START Records for the task
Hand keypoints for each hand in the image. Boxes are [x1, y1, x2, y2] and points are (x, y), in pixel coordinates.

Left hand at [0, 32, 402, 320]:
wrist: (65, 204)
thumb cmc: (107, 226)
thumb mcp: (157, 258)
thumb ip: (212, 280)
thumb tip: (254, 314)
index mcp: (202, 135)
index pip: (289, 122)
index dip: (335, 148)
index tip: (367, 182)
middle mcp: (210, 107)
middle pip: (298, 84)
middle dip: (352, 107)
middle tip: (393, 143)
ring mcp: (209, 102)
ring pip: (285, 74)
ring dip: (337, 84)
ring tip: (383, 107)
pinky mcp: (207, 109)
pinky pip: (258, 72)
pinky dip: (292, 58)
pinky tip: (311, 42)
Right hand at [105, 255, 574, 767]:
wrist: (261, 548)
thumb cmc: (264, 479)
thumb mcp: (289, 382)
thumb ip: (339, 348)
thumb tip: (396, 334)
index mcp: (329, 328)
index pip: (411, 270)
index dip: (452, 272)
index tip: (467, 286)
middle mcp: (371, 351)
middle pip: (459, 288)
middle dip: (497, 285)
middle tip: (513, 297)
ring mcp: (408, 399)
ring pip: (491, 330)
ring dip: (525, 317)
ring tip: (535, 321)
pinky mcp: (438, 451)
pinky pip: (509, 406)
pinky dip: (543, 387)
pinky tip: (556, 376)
END Records for the task
START Records for the task
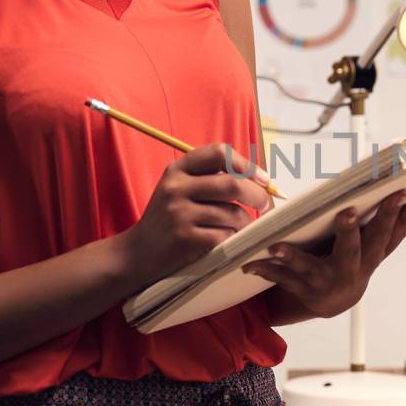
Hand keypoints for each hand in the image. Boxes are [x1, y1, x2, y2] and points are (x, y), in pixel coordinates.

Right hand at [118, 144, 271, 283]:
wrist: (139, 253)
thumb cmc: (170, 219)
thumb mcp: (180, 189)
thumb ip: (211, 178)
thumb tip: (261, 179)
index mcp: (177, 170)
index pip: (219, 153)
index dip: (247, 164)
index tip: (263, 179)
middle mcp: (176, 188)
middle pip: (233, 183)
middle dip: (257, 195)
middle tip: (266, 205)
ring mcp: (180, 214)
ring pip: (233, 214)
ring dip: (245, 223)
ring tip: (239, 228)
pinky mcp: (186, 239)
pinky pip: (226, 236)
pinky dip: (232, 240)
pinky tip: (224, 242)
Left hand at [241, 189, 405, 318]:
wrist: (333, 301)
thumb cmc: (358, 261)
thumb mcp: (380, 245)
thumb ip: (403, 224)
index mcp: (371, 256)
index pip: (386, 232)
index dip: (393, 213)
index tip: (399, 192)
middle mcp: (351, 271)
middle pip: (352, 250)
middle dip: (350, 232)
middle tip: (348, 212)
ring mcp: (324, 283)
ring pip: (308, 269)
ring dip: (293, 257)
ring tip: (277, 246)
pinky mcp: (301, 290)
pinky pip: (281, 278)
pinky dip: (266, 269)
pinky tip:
END Records for the task
START Records for the task
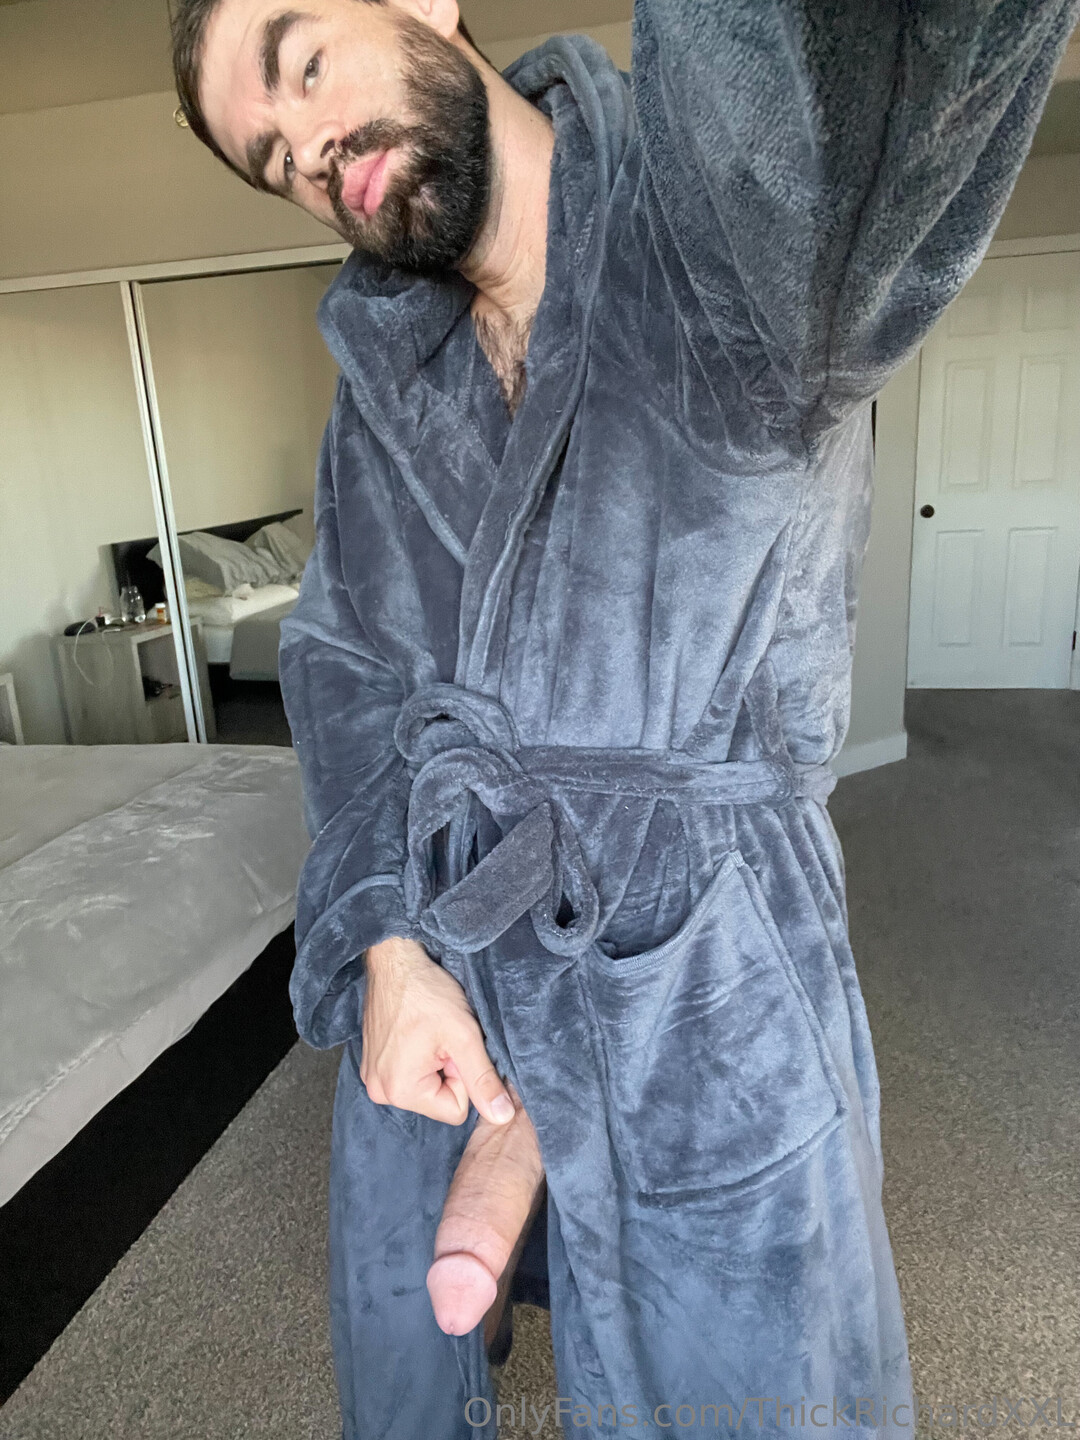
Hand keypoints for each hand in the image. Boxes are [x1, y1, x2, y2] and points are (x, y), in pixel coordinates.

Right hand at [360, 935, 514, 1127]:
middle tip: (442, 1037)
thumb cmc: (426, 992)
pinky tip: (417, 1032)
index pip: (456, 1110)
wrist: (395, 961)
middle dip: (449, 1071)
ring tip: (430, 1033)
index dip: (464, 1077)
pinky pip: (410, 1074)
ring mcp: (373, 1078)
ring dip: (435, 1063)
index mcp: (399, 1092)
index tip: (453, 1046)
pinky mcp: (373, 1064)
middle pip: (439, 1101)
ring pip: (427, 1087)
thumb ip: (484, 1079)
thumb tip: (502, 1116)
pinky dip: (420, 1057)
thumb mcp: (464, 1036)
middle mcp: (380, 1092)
END Records for the task
Try it
Using the data above, reproduce exactly the lines from the line that contains "thumb cmc: (107, 226)" through the line that contains "ring dip: (525, 317)", including both.

Result of this exercise
thumb cmc: (107, 226)
thumb mcp: (157, 258)
thumb ip: (212, 280)
thumb tip: (254, 314)
index mcp: (202, 135)
index pip: (289, 122)
index dip: (335, 148)
index tip: (367, 182)
middle mcp: (210, 107)
middle pip: (298, 84)
middle dip: (352, 107)
middle tip: (393, 143)
ring mcp: (209, 102)
ring pip: (285, 74)
ring dip: (337, 84)
ring tip: (383, 107)
pinky mcp: (207, 109)
pinky pip: (258, 72)
pinky dip: (292, 58)
pinky tip: (311, 42)
Right hand at [105, 255, 574, 767]:
wrist: (261, 548)
thumb cmc: (264, 479)
thumb mcp: (289, 382)
thumb ip: (339, 348)
thumb tip: (396, 334)
index mcp: (329, 328)
index pip: (411, 270)
index dip: (452, 272)
index tip: (467, 286)
middle mcp: (371, 351)
middle pip: (459, 288)
middle dip: (497, 285)
middle tip: (513, 297)
ring mcp: (408, 399)
ring pip: (491, 330)
ring dip: (525, 317)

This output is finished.